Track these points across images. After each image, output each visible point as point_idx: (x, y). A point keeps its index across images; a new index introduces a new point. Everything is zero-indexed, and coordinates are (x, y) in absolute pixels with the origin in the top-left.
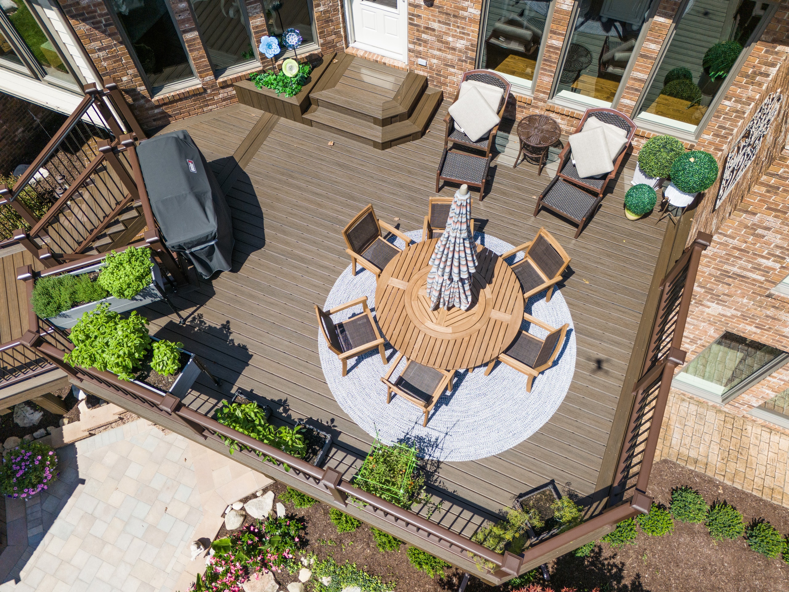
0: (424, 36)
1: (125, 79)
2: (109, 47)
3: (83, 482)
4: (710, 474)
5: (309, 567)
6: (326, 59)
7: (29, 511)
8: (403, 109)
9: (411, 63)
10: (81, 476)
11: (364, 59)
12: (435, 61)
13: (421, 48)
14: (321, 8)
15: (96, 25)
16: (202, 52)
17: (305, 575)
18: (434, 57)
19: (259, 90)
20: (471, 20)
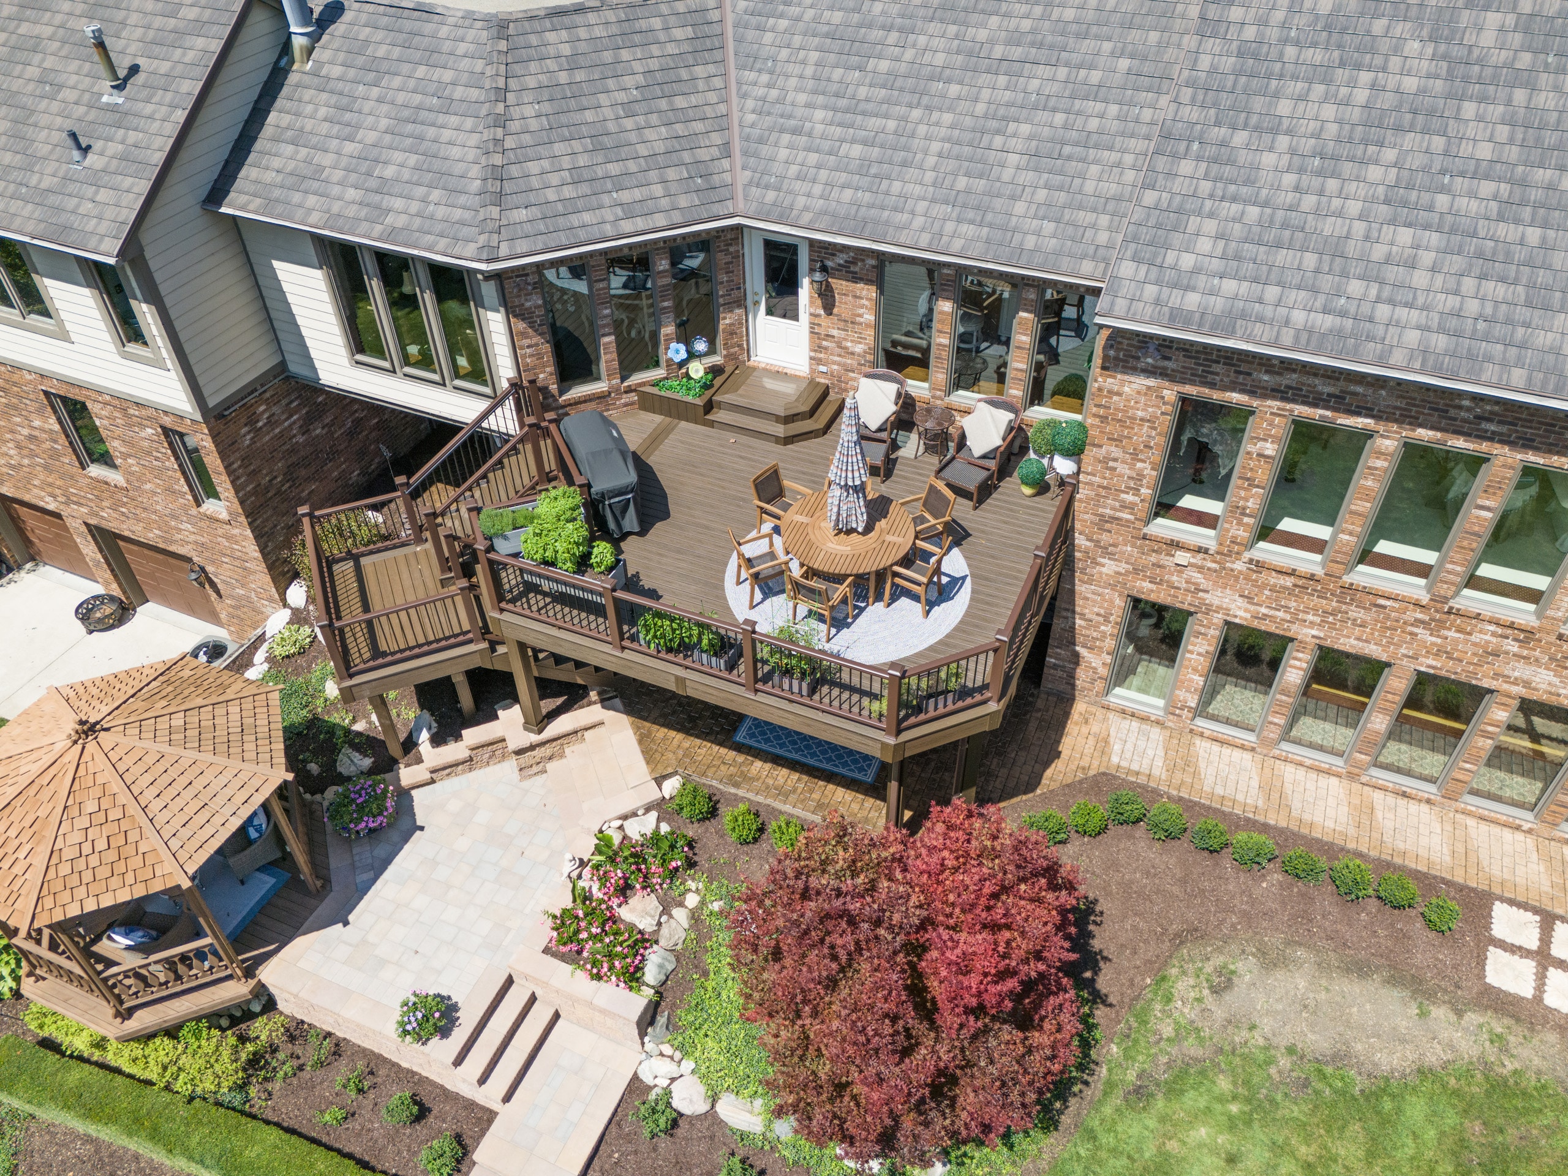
0: (825, 343)
1: (541, 376)
2: (537, 345)
3: (422, 828)
4: (1152, 784)
5: (697, 891)
6: (728, 369)
7: (356, 858)
8: (805, 408)
9: (812, 371)
10: (419, 823)
11: (765, 370)
12: (835, 367)
13: (822, 356)
14: (727, 321)
15: (531, 325)
16: (615, 356)
17: (692, 900)
18: (834, 363)
19: (663, 393)
20: (868, 326)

**Task to carry out**. Copy all of the lines above word for word, but leave the pictures out of your copy.

**Your solution**.
Track these points across images. After each image, output each visible point as point_idx: (x, y). A point keeps its index across images; a new index introduces a new point. Everything is zero-indexed, and coordinates are (x, y) in absolute pixels with the origin in the top-left.
0: (424, 36)
1: (125, 79)
2: (109, 47)
3: (83, 482)
4: (710, 474)
5: (309, 567)
6: (326, 59)
7: (29, 511)
8: (403, 109)
9: (411, 63)
10: (81, 476)
11: (364, 59)
12: (435, 61)
13: (421, 48)
14: (321, 8)
15: (96, 25)
16: (202, 52)
17: (305, 575)
18: (434, 57)
19: (259, 90)
20: (471, 20)
0: (825, 343)
1: (541, 376)
2: (537, 345)
3: (422, 828)
4: (1152, 784)
5: (697, 891)
6: (728, 369)
7: (356, 858)
8: (805, 408)
9: (812, 371)
10: (419, 823)
11: (765, 370)
12: (835, 367)
13: (822, 356)
14: (727, 321)
15: (531, 325)
16: (615, 356)
17: (692, 900)
18: (834, 363)
19: (663, 393)
20: (868, 326)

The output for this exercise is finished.